» **Your goal**: Please write out exactly the lines that begin at the line containing "14: (715, 331, 1.60)" and run to the end of the records.

» **Provided records**:

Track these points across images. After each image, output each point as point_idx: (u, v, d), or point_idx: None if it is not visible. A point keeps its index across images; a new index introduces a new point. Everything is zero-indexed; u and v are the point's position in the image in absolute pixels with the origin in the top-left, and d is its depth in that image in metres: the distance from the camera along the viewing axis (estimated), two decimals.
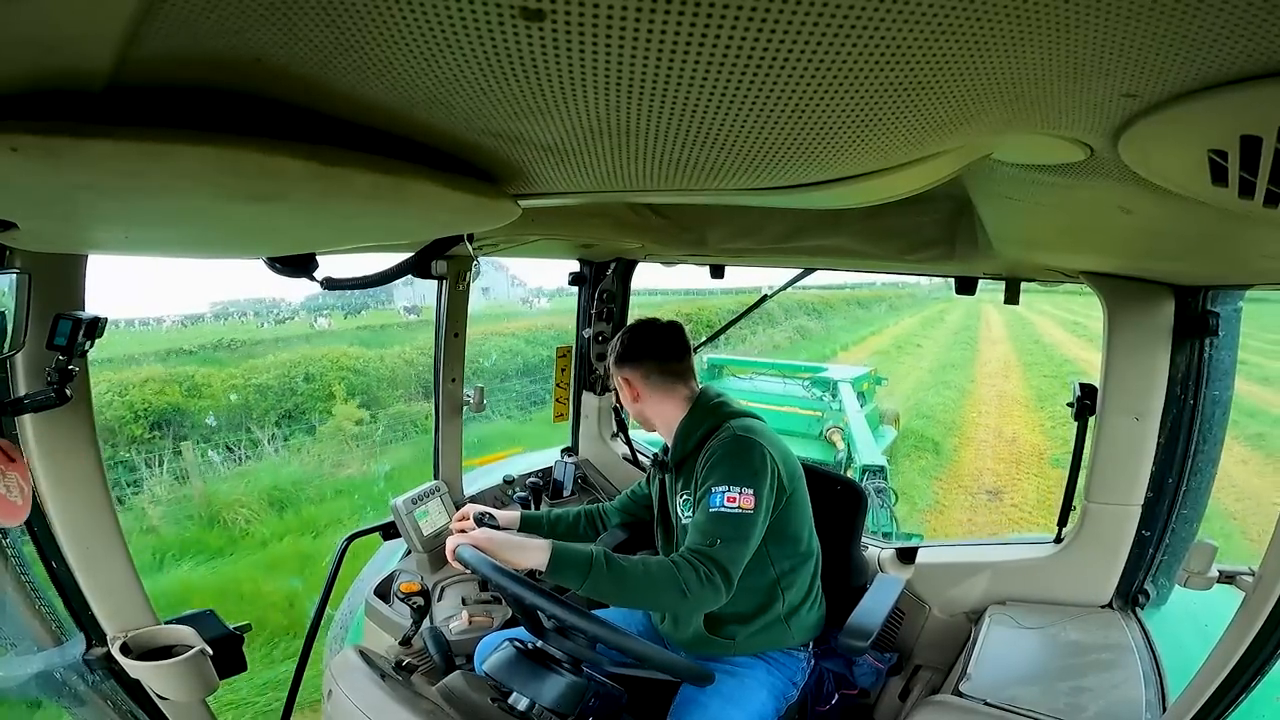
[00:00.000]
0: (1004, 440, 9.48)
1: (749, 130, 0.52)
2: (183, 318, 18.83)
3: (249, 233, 0.84)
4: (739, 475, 1.35)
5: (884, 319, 20.66)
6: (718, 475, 1.36)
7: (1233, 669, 0.92)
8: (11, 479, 0.93)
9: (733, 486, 1.34)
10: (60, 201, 0.60)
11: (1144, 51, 0.38)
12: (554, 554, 1.26)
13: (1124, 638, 1.50)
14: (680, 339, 1.60)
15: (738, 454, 1.39)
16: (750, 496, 1.34)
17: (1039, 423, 10.06)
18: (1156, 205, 0.70)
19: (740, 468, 1.37)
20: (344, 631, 2.07)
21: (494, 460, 2.72)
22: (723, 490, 1.34)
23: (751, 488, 1.34)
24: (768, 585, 1.49)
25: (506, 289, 21.95)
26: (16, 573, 1.08)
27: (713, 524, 1.32)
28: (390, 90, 0.47)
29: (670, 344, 1.58)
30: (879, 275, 7.55)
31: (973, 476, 8.04)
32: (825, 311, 20.39)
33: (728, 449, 1.40)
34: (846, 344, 18.09)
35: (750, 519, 1.33)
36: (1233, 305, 1.45)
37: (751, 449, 1.39)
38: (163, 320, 18.40)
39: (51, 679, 1.09)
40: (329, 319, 15.80)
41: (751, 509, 1.33)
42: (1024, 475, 8.08)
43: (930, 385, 12.47)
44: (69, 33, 0.36)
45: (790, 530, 1.49)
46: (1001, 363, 13.79)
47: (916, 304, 32.73)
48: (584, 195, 0.82)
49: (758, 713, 1.45)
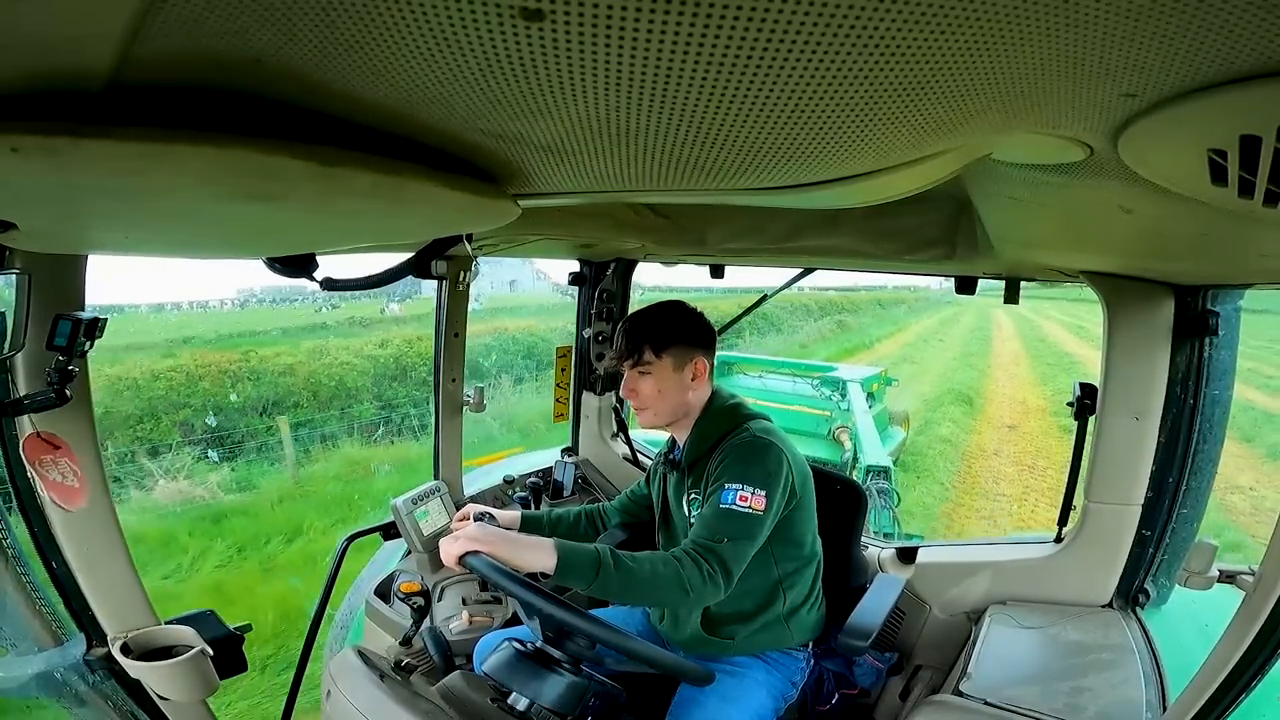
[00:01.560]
0: (1016, 400, 13.07)
1: (749, 130, 0.52)
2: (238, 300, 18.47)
3: (249, 233, 0.84)
4: (753, 475, 1.35)
5: (905, 318, 24.45)
6: (732, 474, 1.36)
7: (1233, 669, 0.92)
8: (63, 464, 0.95)
9: (746, 486, 1.34)
10: (60, 201, 0.60)
11: (1144, 51, 0.38)
12: (561, 555, 1.25)
13: (1124, 637, 1.50)
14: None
15: (755, 455, 1.39)
16: (762, 498, 1.33)
17: (1041, 392, 13.75)
18: (1156, 205, 0.70)
19: (756, 467, 1.37)
20: (344, 631, 2.07)
21: (494, 460, 2.72)
22: (736, 488, 1.34)
23: (765, 489, 1.34)
24: (770, 586, 1.49)
25: (531, 282, 21.96)
26: (17, 573, 1.08)
27: (721, 520, 1.32)
28: (390, 90, 0.47)
29: (710, 330, 1.55)
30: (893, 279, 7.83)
31: (996, 418, 11.75)
32: (856, 310, 23.73)
33: (747, 449, 1.40)
34: (880, 337, 21.47)
35: (759, 520, 1.33)
36: (1233, 305, 1.45)
37: (769, 451, 1.39)
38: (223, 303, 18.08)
39: (52, 679, 1.09)
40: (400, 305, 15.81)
41: (762, 510, 1.33)
42: (1030, 419, 11.59)
43: (957, 367, 16.30)
44: (69, 32, 0.36)
45: (796, 533, 1.49)
46: (1012, 354, 17.72)
47: (931, 306, 35.62)
48: (584, 195, 0.82)
49: (756, 712, 1.45)
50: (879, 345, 19.71)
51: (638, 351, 1.46)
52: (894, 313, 25.31)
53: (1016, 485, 8.06)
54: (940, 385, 13.24)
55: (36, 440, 0.96)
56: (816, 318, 20.50)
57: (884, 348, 19.09)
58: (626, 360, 1.48)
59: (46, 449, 0.95)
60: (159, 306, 14.12)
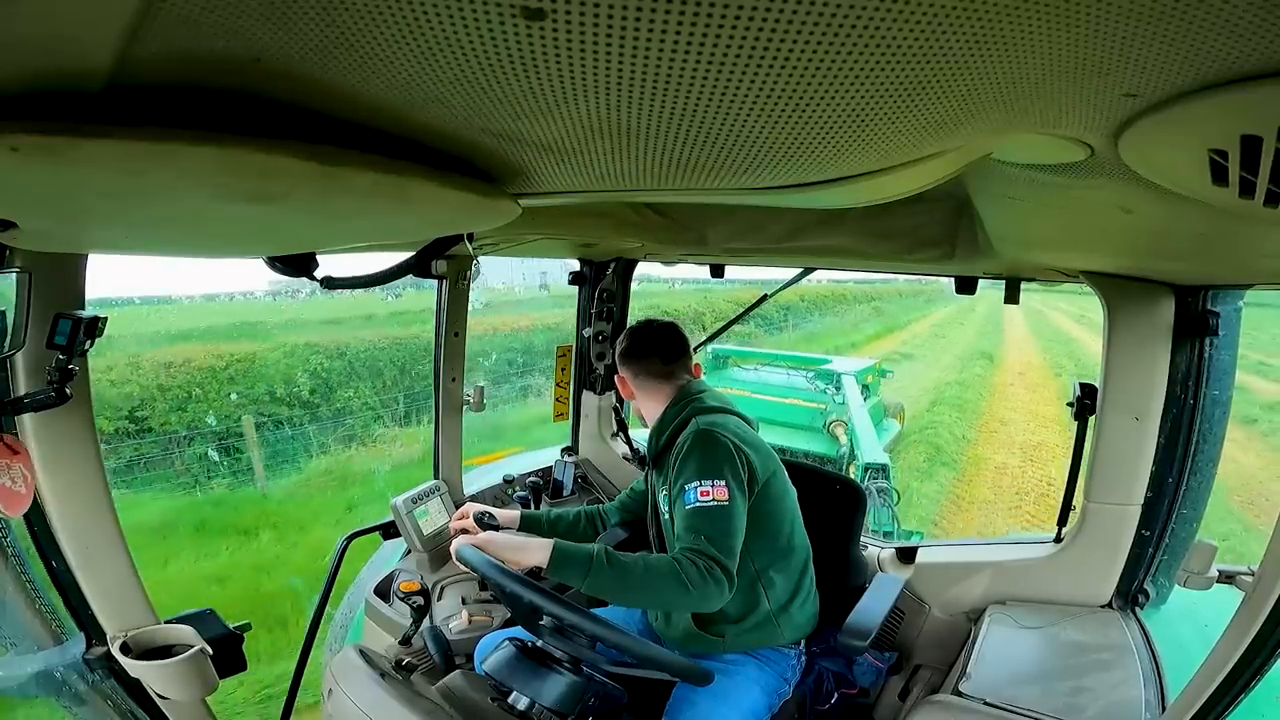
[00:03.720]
0: (1031, 364, 17.69)
1: (749, 129, 0.52)
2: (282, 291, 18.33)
3: (249, 233, 0.84)
4: (706, 469, 1.38)
5: (927, 306, 28.36)
6: (688, 472, 1.39)
7: (1232, 669, 0.92)
8: (16, 470, 0.94)
9: (703, 481, 1.36)
10: (60, 201, 0.60)
11: (1144, 51, 0.38)
12: (555, 552, 1.27)
13: (1124, 637, 1.50)
14: (670, 340, 1.63)
15: (701, 448, 1.41)
16: (722, 488, 1.36)
17: (1043, 361, 18.11)
18: (1157, 205, 0.70)
19: (705, 460, 1.39)
20: (344, 631, 2.07)
21: (494, 460, 2.72)
22: (694, 486, 1.36)
23: (721, 479, 1.37)
24: (747, 582, 1.49)
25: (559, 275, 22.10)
26: (17, 572, 1.08)
27: (694, 520, 1.34)
28: (390, 90, 0.47)
29: (662, 344, 1.62)
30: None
31: (1011, 375, 15.87)
32: (885, 299, 27.23)
33: (692, 444, 1.43)
34: (910, 320, 25.79)
35: (727, 510, 1.35)
36: (1233, 305, 1.45)
37: (714, 442, 1.42)
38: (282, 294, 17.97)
39: (51, 678, 1.09)
40: None
41: (726, 499, 1.35)
42: (1032, 371, 16.35)
43: (978, 338, 21.32)
44: (69, 32, 0.36)
45: (768, 525, 1.49)
46: (1021, 337, 22.42)
47: (945, 299, 39.87)
48: (584, 195, 0.82)
49: (750, 710, 1.45)
50: (912, 325, 24.14)
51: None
52: (915, 301, 29.03)
53: (1023, 398, 13.22)
54: (968, 350, 18.70)
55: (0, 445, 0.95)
56: (859, 303, 24.30)
57: (917, 327, 23.76)
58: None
59: (5, 453, 0.95)
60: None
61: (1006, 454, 9.22)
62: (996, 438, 10.17)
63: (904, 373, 13.76)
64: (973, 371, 15.34)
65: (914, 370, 15.12)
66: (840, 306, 23.76)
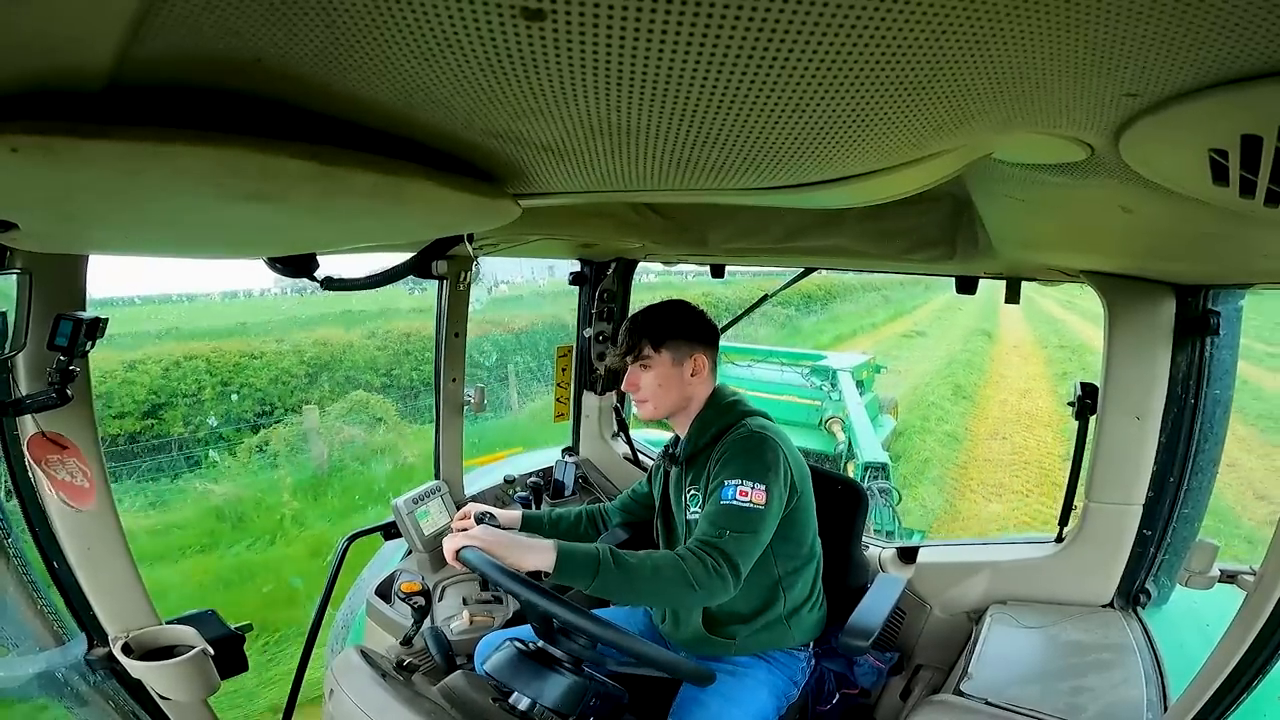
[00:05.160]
0: (1026, 340, 19.70)
1: (749, 130, 0.52)
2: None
3: (249, 233, 0.84)
4: (753, 470, 1.36)
5: (927, 294, 29.55)
6: (732, 469, 1.37)
7: (1234, 668, 0.92)
8: (71, 464, 0.95)
9: (746, 481, 1.34)
10: (60, 201, 0.60)
11: (1145, 51, 0.38)
12: (560, 555, 1.25)
13: (1125, 637, 1.50)
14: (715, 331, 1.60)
15: (754, 450, 1.39)
16: (762, 492, 1.34)
17: (1033, 338, 20.21)
18: (1157, 205, 0.70)
19: (755, 463, 1.37)
20: (345, 631, 2.07)
21: (494, 460, 2.72)
22: (736, 484, 1.34)
23: (764, 484, 1.35)
24: (770, 585, 1.49)
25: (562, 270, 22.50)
26: (18, 572, 1.08)
27: (723, 516, 1.33)
28: (391, 90, 0.47)
29: (715, 334, 1.59)
30: None
31: (1007, 349, 17.84)
32: (889, 288, 28.75)
33: (744, 444, 1.40)
34: (914, 306, 27.53)
35: (761, 514, 1.33)
36: (1233, 305, 1.45)
37: (766, 446, 1.40)
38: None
39: (53, 679, 1.09)
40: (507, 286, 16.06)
41: (763, 504, 1.34)
42: (1025, 345, 18.47)
43: (976, 322, 22.65)
44: (69, 33, 0.36)
45: (795, 532, 1.49)
46: (1015, 320, 24.09)
47: (944, 285, 40.39)
48: (584, 195, 0.82)
49: (758, 712, 1.45)
50: (917, 311, 26.32)
51: (637, 346, 1.51)
52: (916, 289, 30.34)
53: (1017, 365, 15.40)
54: (970, 329, 20.90)
55: (42, 440, 0.96)
56: (868, 292, 26.12)
57: (921, 312, 25.87)
58: (627, 355, 1.52)
59: (53, 449, 0.95)
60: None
61: (1006, 394, 12.66)
62: (999, 387, 13.67)
63: (919, 346, 17.54)
64: (976, 345, 18.11)
65: (927, 345, 18.08)
66: (853, 295, 25.73)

» **Solution for this problem**:
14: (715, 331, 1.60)
15: (754, 450, 1.39)
16: (762, 492, 1.34)
17: (1033, 338, 20.21)
18: (1157, 205, 0.70)
19: (755, 463, 1.37)
20: (345, 631, 2.07)
21: (494, 460, 2.72)
22: (736, 484, 1.34)
23: (764, 484, 1.35)
24: (770, 585, 1.49)
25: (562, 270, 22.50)
26: (18, 572, 1.08)
27: (723, 516, 1.33)
28: (391, 90, 0.47)
29: (715, 334, 1.59)
30: None
31: (1007, 349, 17.84)
32: (889, 288, 28.75)
33: (744, 444, 1.40)
34: (914, 306, 27.53)
35: (761, 514, 1.33)
36: (1233, 305, 1.45)
37: (766, 446, 1.40)
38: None
39: (53, 679, 1.09)
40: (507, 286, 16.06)
41: (763, 504, 1.34)
42: (1025, 345, 18.47)
43: (976, 322, 22.65)
44: (69, 33, 0.36)
45: (795, 532, 1.49)
46: (1015, 320, 24.09)
47: (944, 285, 40.39)
48: (584, 195, 0.82)
49: (758, 712, 1.45)
50: (917, 311, 26.32)
51: (637, 346, 1.51)
52: (916, 289, 30.34)
53: (1017, 365, 15.40)
54: (970, 329, 20.90)
55: (42, 440, 0.96)
56: (868, 292, 26.12)
57: (921, 312, 25.87)
58: (627, 355, 1.52)
59: (53, 449, 0.95)
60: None
61: (1006, 394, 12.66)
62: (999, 387, 13.67)
63: (919, 346, 17.54)
64: (976, 345, 18.11)
65: (927, 345, 18.08)
66: (853, 295, 25.73)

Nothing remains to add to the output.